> **Given material**

-=-=-=-=-

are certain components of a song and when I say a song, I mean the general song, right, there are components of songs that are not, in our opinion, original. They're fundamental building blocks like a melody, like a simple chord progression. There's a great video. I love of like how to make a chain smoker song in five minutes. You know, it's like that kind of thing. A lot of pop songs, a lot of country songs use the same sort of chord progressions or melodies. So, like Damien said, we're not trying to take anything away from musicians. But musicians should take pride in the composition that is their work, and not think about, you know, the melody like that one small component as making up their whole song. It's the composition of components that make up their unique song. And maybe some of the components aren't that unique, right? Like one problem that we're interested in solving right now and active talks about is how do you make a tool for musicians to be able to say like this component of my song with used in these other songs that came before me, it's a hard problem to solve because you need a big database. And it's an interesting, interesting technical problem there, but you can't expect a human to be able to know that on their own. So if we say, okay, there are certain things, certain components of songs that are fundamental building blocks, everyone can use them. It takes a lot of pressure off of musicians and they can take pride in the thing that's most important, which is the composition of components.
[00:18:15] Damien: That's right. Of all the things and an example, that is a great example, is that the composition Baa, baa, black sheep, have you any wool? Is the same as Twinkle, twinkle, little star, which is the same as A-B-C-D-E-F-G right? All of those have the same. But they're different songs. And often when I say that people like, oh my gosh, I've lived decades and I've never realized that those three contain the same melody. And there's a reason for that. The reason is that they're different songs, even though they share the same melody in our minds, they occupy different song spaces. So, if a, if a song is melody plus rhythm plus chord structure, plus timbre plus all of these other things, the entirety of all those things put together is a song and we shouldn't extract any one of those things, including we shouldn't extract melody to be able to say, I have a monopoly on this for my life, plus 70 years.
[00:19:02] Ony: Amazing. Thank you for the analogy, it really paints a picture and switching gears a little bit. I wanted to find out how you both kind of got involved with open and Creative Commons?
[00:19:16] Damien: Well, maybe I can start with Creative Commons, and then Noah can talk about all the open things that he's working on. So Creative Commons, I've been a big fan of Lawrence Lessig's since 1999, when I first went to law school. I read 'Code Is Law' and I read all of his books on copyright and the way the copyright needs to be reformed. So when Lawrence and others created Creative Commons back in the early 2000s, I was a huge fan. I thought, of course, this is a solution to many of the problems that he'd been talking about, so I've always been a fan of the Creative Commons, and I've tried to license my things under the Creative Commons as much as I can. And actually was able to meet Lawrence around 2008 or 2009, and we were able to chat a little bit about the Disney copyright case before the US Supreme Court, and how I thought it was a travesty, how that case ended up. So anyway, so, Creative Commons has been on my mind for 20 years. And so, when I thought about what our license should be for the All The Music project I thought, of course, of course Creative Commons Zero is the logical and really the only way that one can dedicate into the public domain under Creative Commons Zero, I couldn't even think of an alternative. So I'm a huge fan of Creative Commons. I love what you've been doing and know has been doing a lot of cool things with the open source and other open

-=-=-=-=-

All the data above should be set down a second time, exactly.

are certain components of a song and when I say a song, I mean the general song, right, there are components of songs that are not, in our opinion, original. They're fundamental building blocks like a melody, like a simple chord progression. There's a great video. I love of like how to make a chain smoker song in five minutes. You know, it's like that kind of thing. A lot of pop songs, a lot of country songs use the same sort of chord progressions or melodies. So, like Damien said, we're not trying to take anything away from musicians. But musicians should take pride in the composition that is their work, and not think about, you know, the melody like that one small component as making up their whole song. It's the composition of components that make up their unique song. And maybe some of the components aren't that unique, right? Like one problem that we're interested in solving right now and active talks about is how do you make a tool for musicians to be able to say like this component of my song with used in these other songs that came before me, it's a hard problem to solve because you need a big database. And it's an interesting, interesting technical problem there, but you can't expect a human to be able to know that on their own. So if we say, okay, there are certain things, certain components of songs that are fundamental building blocks, everyone can use them. It takes a lot of pressure off of musicians and they can take pride in the thing that's most important, which is the composition of components.
[00:18:15] Damien: That's right. Of all the things and an example, that is a great example, is that the composition Baa, baa, black sheep, have you any wool? Is the same as Twinkle, twinkle, little star, which is the same as A-B-C-D-E-F-G right? All of those have the same. But they're different songs. And often when I say that people like, oh my gosh, I've lived decades and I've never realized that those three contain the same melody. And there's a reason for that. The reason is that they're different songs, even though they share the same melody in our minds, they occupy different song spaces. So, if a, if a song is melody plus rhythm plus chord structure, plus timbre plus all of these other things, the entirety of all those things put together is a song and we shouldn't extract any one of those things, including we shouldn't extract melody to be able to say, I have a monopoly on this for my life, plus 70 years.
[00:19:02] Ony: Amazing. Thank you for the analogy, it really paints a picture and switching gears a little bit. I wanted to find out how you both kind of got involved with open and Creative Commons?
[00:19:16] Damien: Well, maybe I can start with Creative Commons, and then Noah can talk about all the open things that he's working on. So Creative Commons, I've been a big fan of Lawrence Lessig's since 1999, when I first went to law school. I read 'Code Is Law' and I read all of his books on copyright and the way the copyright needs to be reformed. So when Lawrence and others created Creative Commons back in the early 2000s, I was a huge fan. I thought, of course, this is a solution to many of the problems that he'd been talking about, so I've always been a fan of the Creative Commons, and I've tried to license my things under the Creative Commons as much as I can. And actually was able to meet Lawrence around 2008 or 2009, and we were able to chat a little bit about the Disney copyright case before the US Supreme Court, and how I thought it was a travesty, how that case ended up. So anyway, so, Creative Commons has been on my mind for 20 years. And so, when I thought about what our license should be for the All The Music project I thought, of course, of course Creative Commons Zero is the logical and really the only way that one can dedicate into the public domain under Creative Commons Zero, I couldn't even think of an alternative. So I'm a huge fan of Creative Commons. I love what you've been doing and know has been doing a lot of cool things with the open source and other open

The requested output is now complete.